University of Cambridge scientists have created new databases for dye-sensitized and perovskite cells, respectively. They used the ChemDataExtractor text-mining toolkit to collect the data.
Researchers from the University of Cambridge have created two automatically generated databases presenting photovoltaic properties and device material data for dye-sensitized solar cells (DSCs) and perovskite solar cells (PSCs).
The scientists used the ChemDataExtractor text-mining toolkit, which they described as a “chemistry-aware” natural-language-processing (NLP) tool. It was applied to 25,720 scientific articles comprising 660,881 data entries representing 57,678 photovoltaic devices. The database for the dye-sensitized devices included 475,045 entries organized into 41,680 records. The one for perovskite cells included 185,836 entries organized into 15,818 records.
“Such a database could also reveal information about the variation observed in popular structures that have been synthesized multiple times in different studies, to glean information on the underlying variation for that particular architecture,” they said.

> _Data shown_:
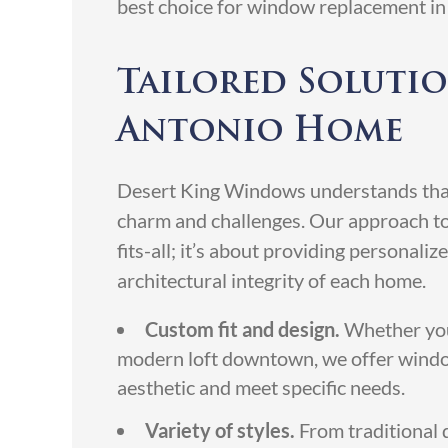
best choice for window replacement in
Tailored Solutio
Antonio Home
Desert King Windows understands that
charm and challenges. Our approach t
fits-all; it’s about providing personali
architectural integrity of each home.
Custom fit and design.
Whether you 
modern loft downtown, we offer wind
aesthetic and meet specific needs.
Variety of styles.
From traditional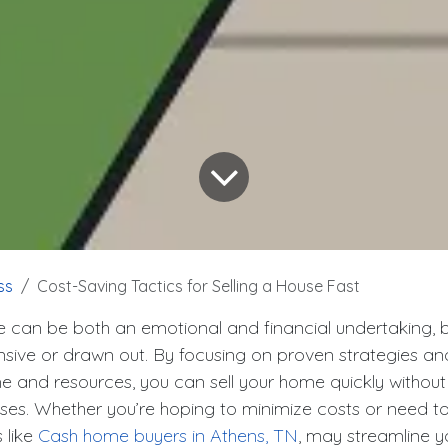
ss
Cost-Saving Tactics for Selling a House Fast
e can be both an emotional and financial undertaking, bu
sive or drawn out. By focusing on proven strategies a
me and resources, you can sell your home quickly without 
nses. Whether you’re hoping to minimize costs or need t
 like
Cash home buyers in Athens, TN
, may streamline y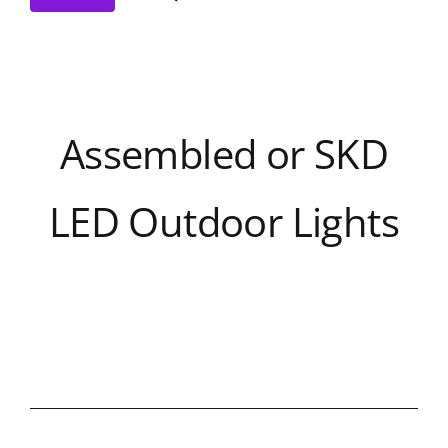
Assembled or SKD
LED Outdoor Lights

> _Problems to solve_:
- A) According to the article on the Cambridge solar cell databases, how many scientific articles was the ChemDataExtractor toolkit applied to?
- B) Please extend the article about the Cambridge solar cell databases, picking up right after its final quoted sentence.
The entries were taken from a different source than the article.

> _Responses to the tasks_:
- A) 25,720 scientific articles.

- B)
Extraction pipeline to create database records from a research article
Image: University of Cambridge, scientific data, Creative Commons License CC BY 4.0
The researchers claim their multifaceted evaluation approach ensured data quality, with precision metrics ranging from 73.1% to 95.8%.
“It is interesting to note that the accuracy of data extracted for the PSC database exceeded that of the DSC database on both metrics,” they said. “This is surprising since the parsers for the photovoltaic properties and the logic for calculating derived properties are the same in both cases.
The research team described their findings in “Perovskite- and Dye-Sensitized Solar-Cell Device Databases Auto-generated Using ChemDataExtractor,” which was recently published in Scientific Data.